Vincent Lambert: French court ends life support tug-of-war
- Published
France's highest court has given a final ruling that doctors can stop feeding a man who has been in a persistent vegetative state since a road accident nearly 11 years ago.
The Court of Cassation overturned an appeal court ruling issued on 20 May.
The case of quadriplegic Vincent Lambert, 42, has been at the centre of the right-to-die debate in France.
Lawyers for his parents threatened on Friday to press murder charges if his life support was halted, AFP reports.
They have long battled to keep him alive, but the case has divided their family as well as the nation. Mr Lambert's wife, six of his siblings and a nephew have argued that the humane course was to let him die.
The European Court of Human Rights ruled against the parents in 2015 but doctors did not immediately fulfil the plan to turn off his life support until last month, because of security concerns.
On 20 May doctors at the Sebastopol Hospital in the northern city of Reims began removing his feeding tubes.

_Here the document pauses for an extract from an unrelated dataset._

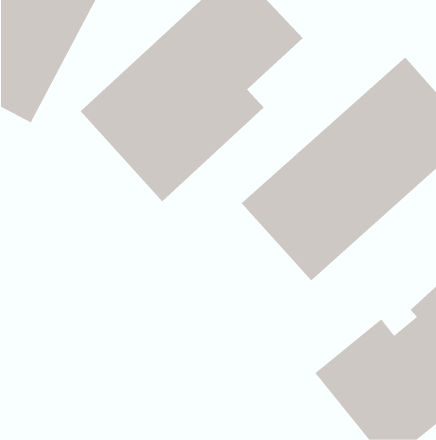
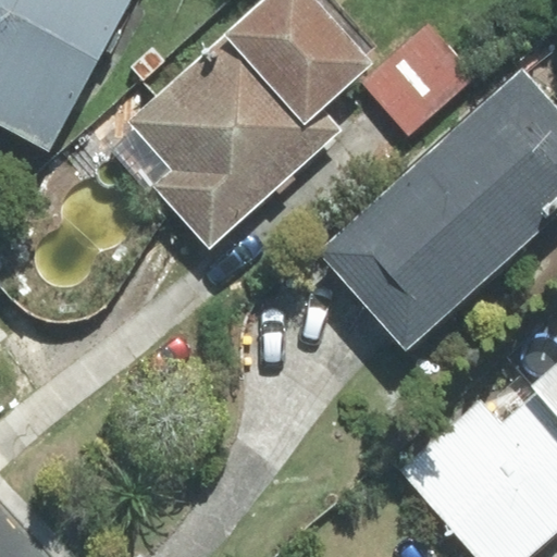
building: none -> [361,14,483,135]

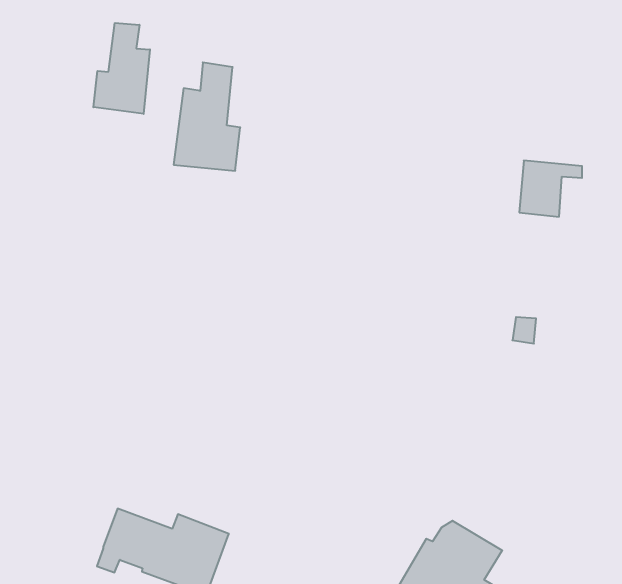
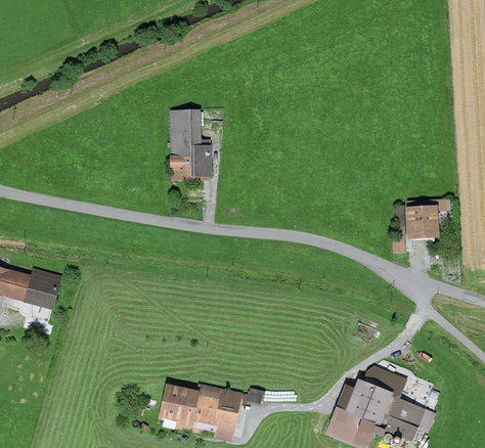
building: [93,23,150,114] -> none
building: [519,161,582,217] -> [409,200,446,234]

Within hours the Paris Court of Appeal dramatically ordered them to resume hydration and nutrition and the case was referred to the Court of Cassation.
In its ruling on Friday, the court said the life support mechanisms can be turned off "from now", a lawyer for Mr Lambert's wife Rachel told AFP.

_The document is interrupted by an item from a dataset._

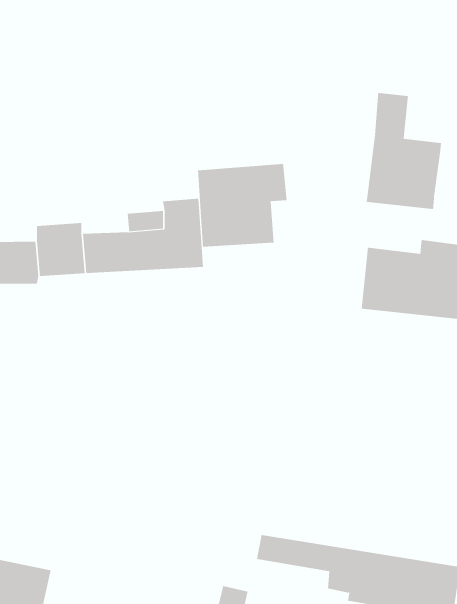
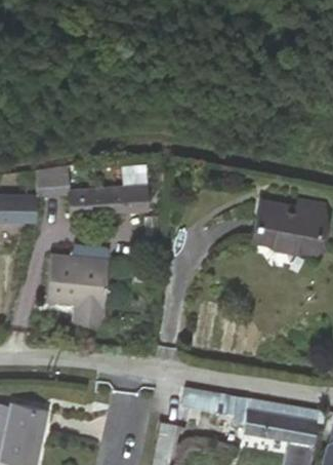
building: [366,92,442,210] -> none
building: [197,163,287,248] -> none
building: none -> [47,256,110,325]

There can be no further appeal.
The high-profile case has proved extremely divisive in France, where euthanasia is illegal but doctors are allowed to put terminally ill patients into deep sedation.

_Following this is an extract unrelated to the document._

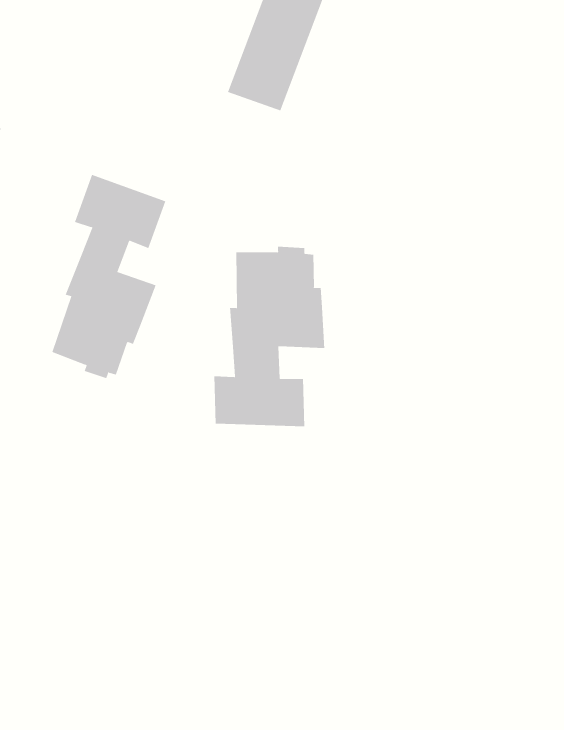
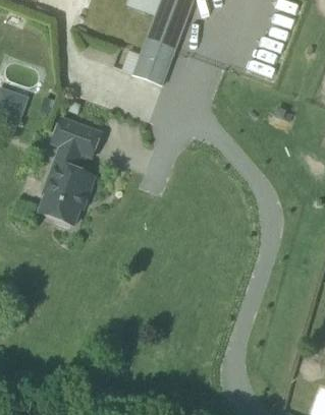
building: [214,246,325,427] -> none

Mr Lambert is a former psychiatric nurse who has been in a quadriplegic state of paralysis, with minimal consciousness, since a motorbike accident in 2008.
He has been kept alive with food and water delivered through a gastric tube. He can breathe without artificial aid and occasionally opens his eyes.
After several years of trying to improve his condition, Mr Lambert's medical team recommended in 2013 that care should stop, in consultation with his wife.
Because the rest of his family were not consulted, the decision was challenged and a lengthy legal battle over his care began.
His devoutly Roman Catholic parents, Pierre and Viviane, and two of his siblings remained adamant the care should continue.